Cloud data simplified: a great all-in-one tool for all your data analytics needs
Use Cases and Deployment Scope
Previously we were using Azure SQL Database with its JSON capabilities and various Azure serverless services to manage our data, but at that growth rate, time and cost were becoming limiting factors.
Pros
- Build, schedule and monitor complex data pipelines (Azure Data Factory component)
- Access your data lake using the familiar T-SQL syntax and TDS-enabled tools (SSMS, ADS, ...).
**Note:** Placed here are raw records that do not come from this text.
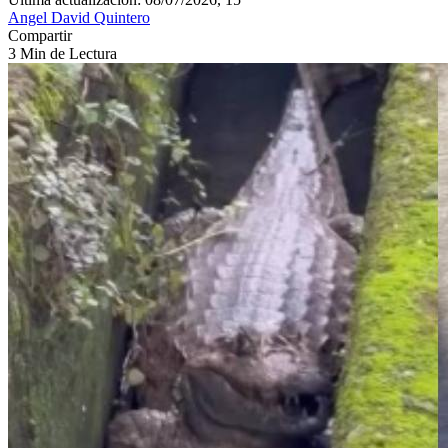
Angel David Quintero
Compartir
3 Min de Lectura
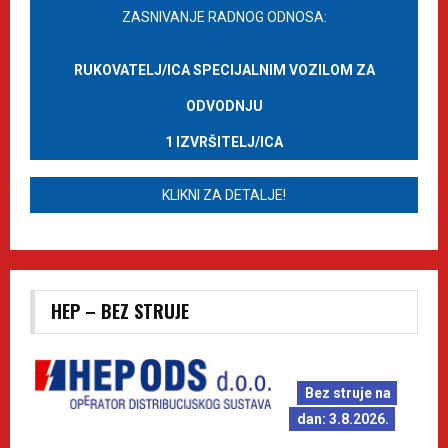
ZASNIVANJE RADNOG ODNOSA:
RUKOVATELJ/ICA SPECIJALNIM VOZILOM ZA
ODVODNJU
1 IZVRŠITELJ/ICA
KLIKNI ZA DETALJE!
HEP – BEZ STRUJE
Bez struje na
dan: 3.8.2026.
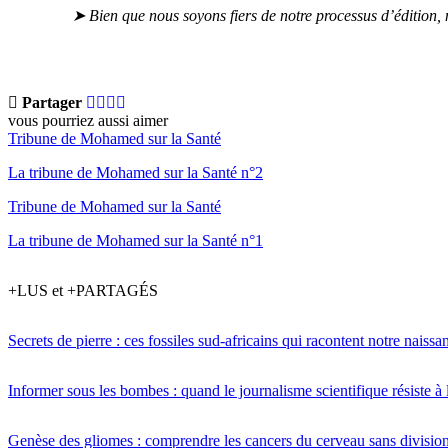
➤ Bien que nous soyons fiers de notre processus d’édition,
Partager
vous pourriez aussi aimer
Tribune de Mohamed sur la Santé
La tribune de Mohamed sur la Santé n°2
Tribune de Mohamed sur la Santé
La tribune de Mohamed sur la Santé n°1
+LUS et +PARTAGÉS
Secrets de pierre : ces fossiles sud-africains qui racontent notre naissa
Informer sous les bombes : quand le journalisme scientifique résiste à 
Genèse des gliomes : comprendre les cancers du cerveau sans divisio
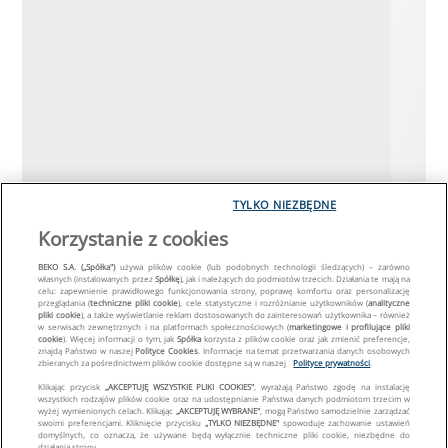
TYLKO NIEZBĘDNE
Korzystanie z cookies
BEKO S.A. („Spółka")
używa plików cookie (lub podobnych technologii śledzących) – zarówno
własnych (instalowanych przez
Spółkę
), jak i należących do podmiotów trzecich. Działania te mają na
celu: zapewnienie prawidłowego funkcjonowania strony, poprawę komfortu oraz personalizację
przeglądania (
techniczne pliki cookie
), cele statystyczne i rozróżnianie użytkowników (
analityczne
pliki cookie
), a także wyświetlanie reklam dostosowanych do zainteresowań użytkownika – również
w serwisach zewnętrznych i na platformach społecznościowych (
marketingowe i profilujące pliki
cookie
). Więcej informacji o tym, jak
Spółka
korzysta z plików cookie oraz jak zmienić preferencje,
znajdą Państwo w naszej
Polityce Cookies
. Informacje na temat przetwarzania danych osobowych
zbieranych za pośrednictwem plików cookie dostępne są w naszej
Polityce prywatności
.
Klikając przycisk
„AKCEPTUJĘ WSZYSTKIE PLIKI COOKIES"
, wyrażają Państwo zgodę na instalację
wszystkich rodzajów plików cookie oraz na udostępnianie Państwa danych podmiotom trzecim w
wyżej wymienionych celach. Klikając
„AKCEPTUJĘ WYBRANE"
, mogą Państwo samodzielnie zarządzać
swoimi preferencjami. Kliknięcie przycisku
„TYLKO NIEZBĘDNE"
spowoduje zachowanie ustawień
domyślnych, co oznacza, że używane będą wyłącznie techniczne pliki cookie, niezbędne do
działania strony.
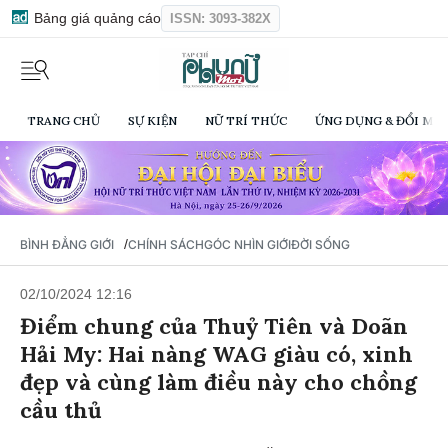
Bảng giá quảng cáo
ISSN: 3093-382X
TRANG CHỦ
SỰ KIỆN
NỮ TRÍ THỨC
ỨNG DỤNG & ĐỔI MỚI
/
BÌNH ĐẲNG GIỚI
CHÍNH SÁCH
GÓC NHÌN GIỚI
ĐỜI SỐNG
02/10/2024 12:16
Điểm chung của Thuỷ Tiên và Doãn
Hải My: Hai nàng WAG giàu có, xinh
đẹp và cùng làm điều này cho chồng
cầu thủ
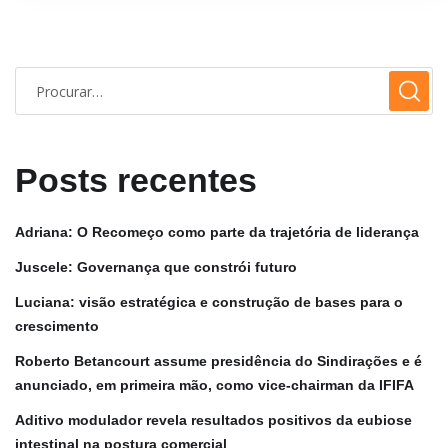
Posts recentes
Adriana: O Recomeço como parte da trajetória de liderança
Juscele: Governança que constrói futuro
Luciana: visão estratégica e construção de bases para o
crescimento
Roberto Betancourt assume presidência do Sindirações e é
anunciado, em primeira mão, como vice-chairman da IFIFA
Aditivo modulador revela resultados positivos da eubiose
intestinal na postura comercial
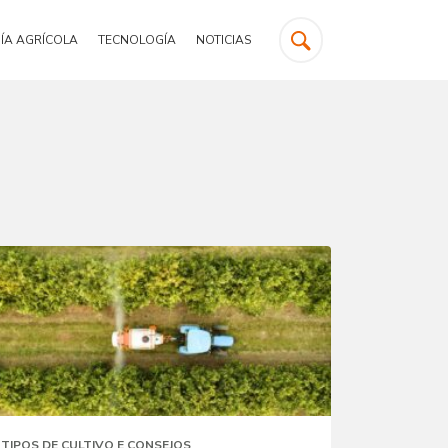
ÍA AGRÍCOLA
TECNOLOGÍA
NOTICIAS
TIPOS DE CULTIVO E CONSEJOS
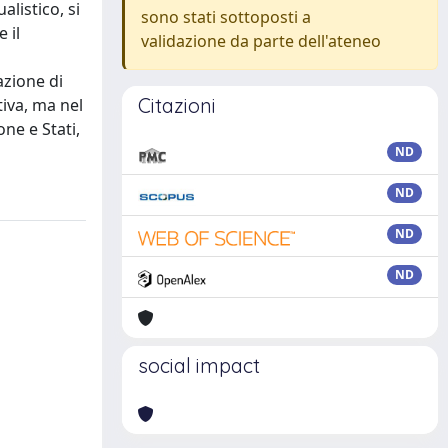
listico, si
sono stati sottoposti a
 il
validazione da parte dell'ateneo
azione di
Citazioni
tiva, ma nel
one e Stati,
ND
ND
ND
ND
social impact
This is especially useful for business people that are used to a specific workflow.
- Support a wide range of data transformation tools, from low-code (DataFlows) to full-code (Spark), all integrated in a single central orchestrator (Azure Data Factory-like)
- Provide all these services as a single very convenient package, without the need to know beforehand all the configuration behind
Cons
- There's no support for Synapse Serverless objects (e.g., views) in SSDT - the VCS-friendly approach to schema deployments from Microsoft. SSDT is available for almost all other SQL Server and Azure SQL products, including Synapse Dedicated SQL Pools.
- There are lots of ways to accomplish the same task, and it's not very clear which one is best suited for a given scenario other than trial and error. Also, some scenarios (e.g., efficient management of late arrivals) don't have a clear solution path.
- I think it would be cool to have a tighter integration of the product with the Azure Data Studio client, not only for connecting to SQL Serverless or Dedicated Pools. For example, PySpark development and debugging would be much easier if done from ADS.
Likelihood to Recommend
I think this product is not suited for smaller, simpler workloads (where an Azure SQL Database and a Data Factory could be enough) or very large scenarios, where it may be better to build custom infrastructure.